From an economic point of view, that a ban could extend working lives is confirmed in other research (Parker et al. 2020), thereby increasing productivity and more than recouping the loss of tobacco duties. A complete ban would enable more people to reach the higher state pension age planned for the next decades both alive and in good health. It is estimated that annual savings to the NHS could be GBP 2.4 billion (Office for Health Improvement and Disparities 2022), which does not include the wider work-related economic benefits identified earlier (Office for Health Improvement and Disparities 2022).
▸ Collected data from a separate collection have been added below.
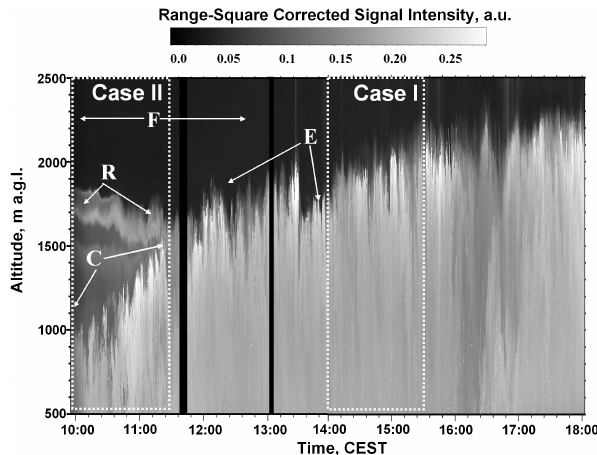
Fig. 2. Time-height cross-section of the range-square-corrected backscatter signal measured on 26 June 2004 from 09:55 to 18:10CEST. Dotted boxes are the selected regions of Case I and Case II. Temporal and spatial resolutions are 0.033s and 3m, re- spectively. R: a strong residual layer from previous day showed up around 1.8km a.g.l., F: free atmospheric air with very low aerosol load above 2.0km a.g.l., C: CBL growth during morning eroded the nighttime stable residual layer, E: entrainment at the top of the CBL. Black stripes mark two gaps where no data are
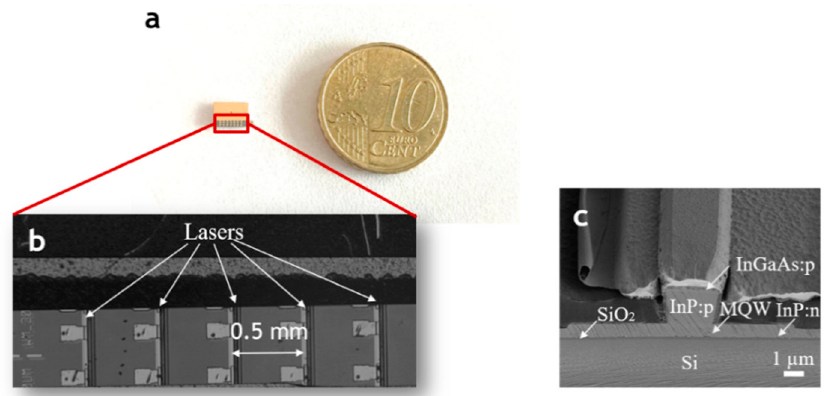
Figure 9. Selectively grown laser array on silicon: ( a ) photograph of the chip mounted on a thermally conductive submount; ( b ) Microscopic image of the laser array; ( c ) Cross-section of a shallow-ridge laser observed by SEM.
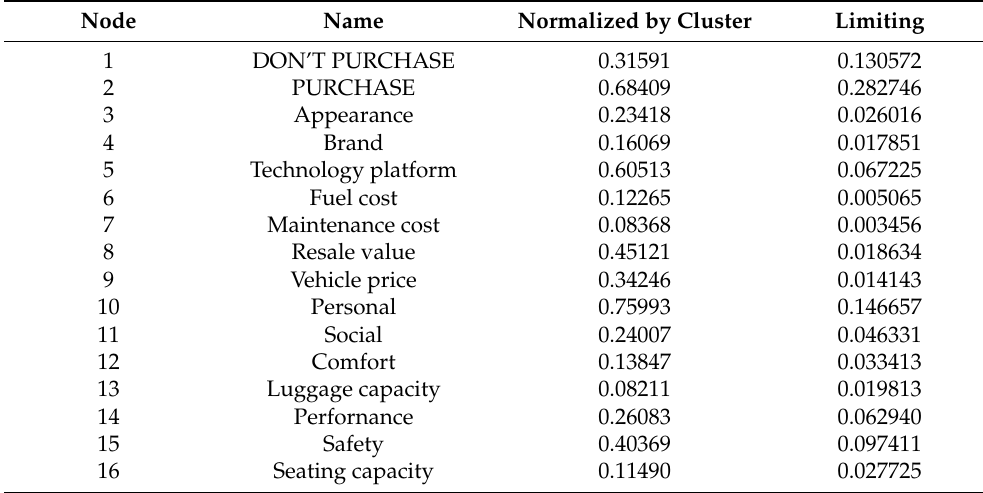
Table 16. Results of Purchase intention of Interviewee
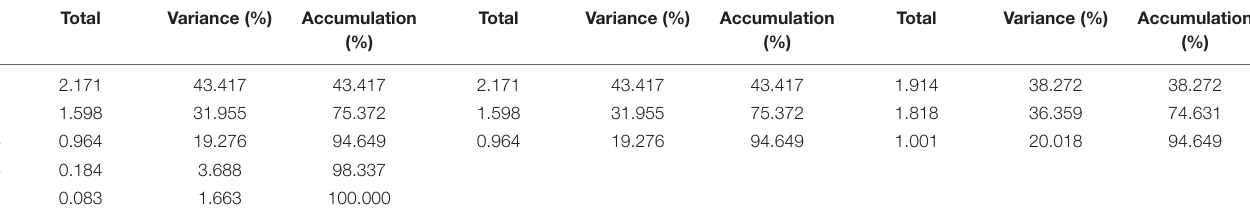
TABLE 2 | Population variance of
Findings from other countries and modelling studies currently do not point towards a clear action plan for meeting the HLE targets via smoking cessation. Other interconnected risk factors suggest the use of joined-up approaches for both intervening and modelling and would contribute further to identifying and targeting higher risk population subgroups and areas. However, voluntary methods of reducing smoking prevalence short of a ban are generally currently in use and seem unlikely to make a big difference unless backed up by tighter controls and restrictions.

Conclusion

Despite the strength of our findings, our results do not address the practicalities of what is achievable over the timescale to be ‘Smoke free by 2030’, which was an initiative commissioned by the U.K. government, or how this would contribute to the U.K. government’s wider levelling up agenda. For example, there are gaps in our knowledge of the effectiveness of smoking cessation programmes and which work best and in what circumstances, and indeed whether there is sufficient funding to sustain current programmes, but also what adjustments would be needed to these services in the event of a total ban.
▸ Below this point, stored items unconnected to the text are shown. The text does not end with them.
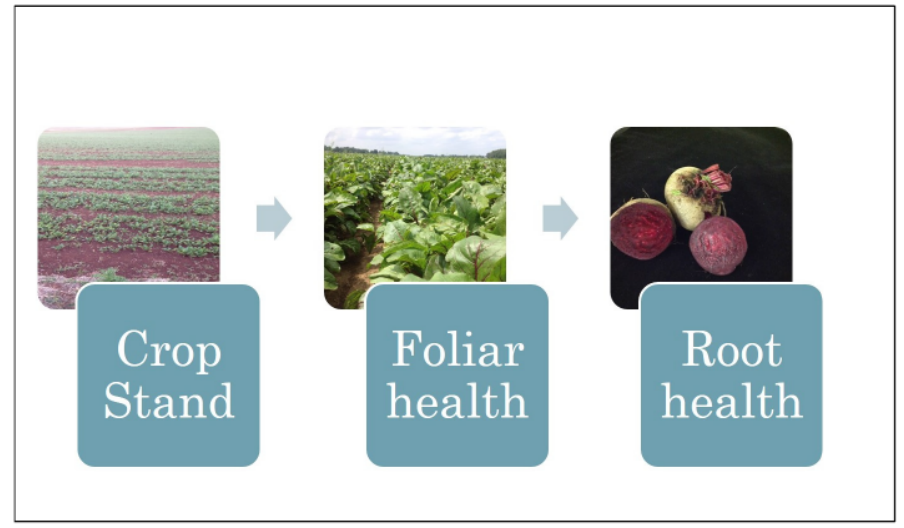
Figure 2. Critical points in the cultivation of table beet in New York at which plant diseases may significantly affect root yield and quality. Table 1. Diseases affecting table beet production in New York including dominant current management strategies and control tactics.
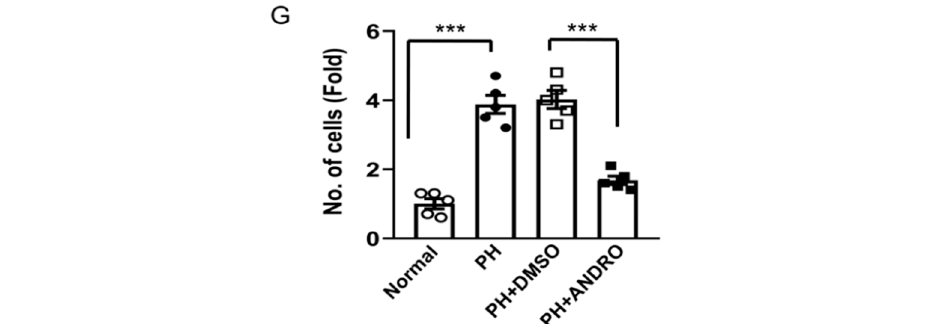
Figure 4. ANDRO reversed the resistance of cells to apoptosis and decreased migration of PH- PASMCs. ( A , B ) Representative TdT-mediated dUTP nick end labeling (TUNEL) assay image ( A ) and group data ( B ) showing that ANDRO reversed apoptosis resistance of PH-PASMCs when compared to the healthy control. ( C ) The dose-dependent effect of ANDRO (1–30 µ M) on cell apoptosis in PH-PASMCs. ( D , E ) ANDRO only increased cell apoptosis at higher concentrations (60 µ M) in healthy PASMCs, both under normal (10% FBS) (D) or serum deprivation (0.1% FBS) (E)conditions. Values are expressed as mean ± SEM, n = 5. ** p < 0.01, *** p < 0.001 vs. normal; ### p < 0.001 vs. PH-DMSO. ( F , G ) Representative images of wound-healing assay ( F ) and group data ( G ) showing that ANDRO (30 µ M, 24 h) significantly reversed cell migration in PH-PASMCs. n = 5. Data are shown as mean ± SEM. *** p <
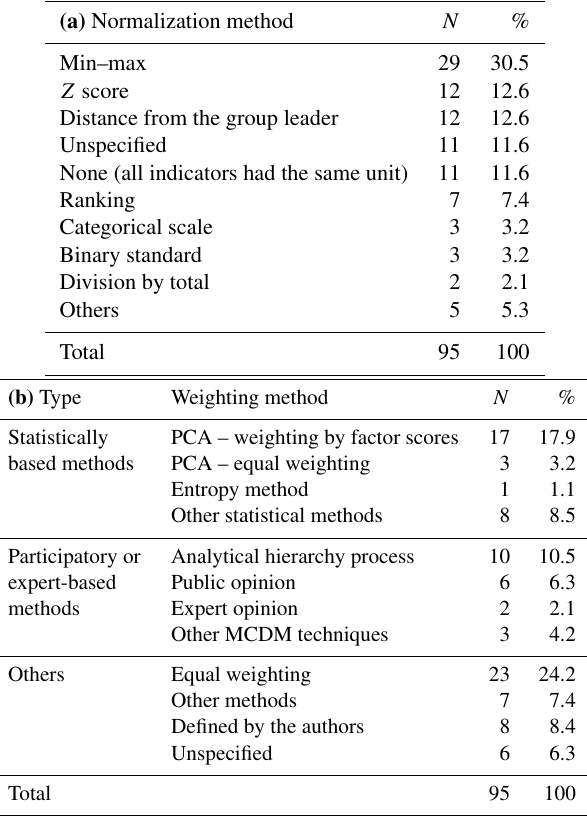
Table 6. Normalization and weighting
In summary, the U.K. population continues to age, and consequently, grow increasingly unhealthy regardless of whether it smokes or not, and so it will become more important for policymakers to support longer working lives and spend more on preventative healthcare. Combined, these measures would both support the economy and prevent millions falling into poverty (Office for Health Improvement and Disparities 2022). This study adds to the evidence base for policymakers to take action on smoking—the local areas that would benefit most from intervention were identified and the relative health benefit of targeting younger people (who are also unlikely to have developed smoking habits) have been demonstrated.
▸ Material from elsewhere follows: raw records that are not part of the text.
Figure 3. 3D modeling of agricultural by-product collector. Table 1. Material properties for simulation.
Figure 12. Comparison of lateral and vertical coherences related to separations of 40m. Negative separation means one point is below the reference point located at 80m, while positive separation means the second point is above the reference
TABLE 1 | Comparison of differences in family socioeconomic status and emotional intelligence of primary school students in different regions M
Our findings suggest that smoking reduces HLE and increases disability: smokers and ex-smokers can expect to live substantially fewer years in good health and without disability than non-smokers. In terms of wider implications, reducing the impact of smoking on the health of the U.K. could benefit the economy by up to GBP 19 billion a year and reduce the burden on and cost to the NHS and welfare system (Mayhew and Dimitriadis 2021). For these reasons, we support stronger measures like banning the sale of tobacco, following a measured approach such has been discussed New Zealand. Looking at tobacco control data published by the World Health Organization (WHO 2023) is a reminder that tobacco consumption globally varies widely and that outright bans may not be the right answer in every case; other health priorities may be more important and a more gradual approach may be warranted. We also think that our analysis may have implications for the wider pensions and insurance industry in terms of product pricing, although we do not pursue these connections here.

Are there wider lessons to be learned?

The 5-year target to improve health expectancy by 5 years has been useful in helping us to focus our research, even though we found that, by itself, a complete smoking ban would be insufficient. The target itself remains an important rallying flag, especially if further research is able to evidence other policies that would be as effective. However, there is an ever-present danger of it becoming discredited if progress is slow or even goes into reverse—this is why stronger measures are required. As Charles Goodhart notes: “When a measure becomes a target it ceases to be a good target” (Goodhart’s Law).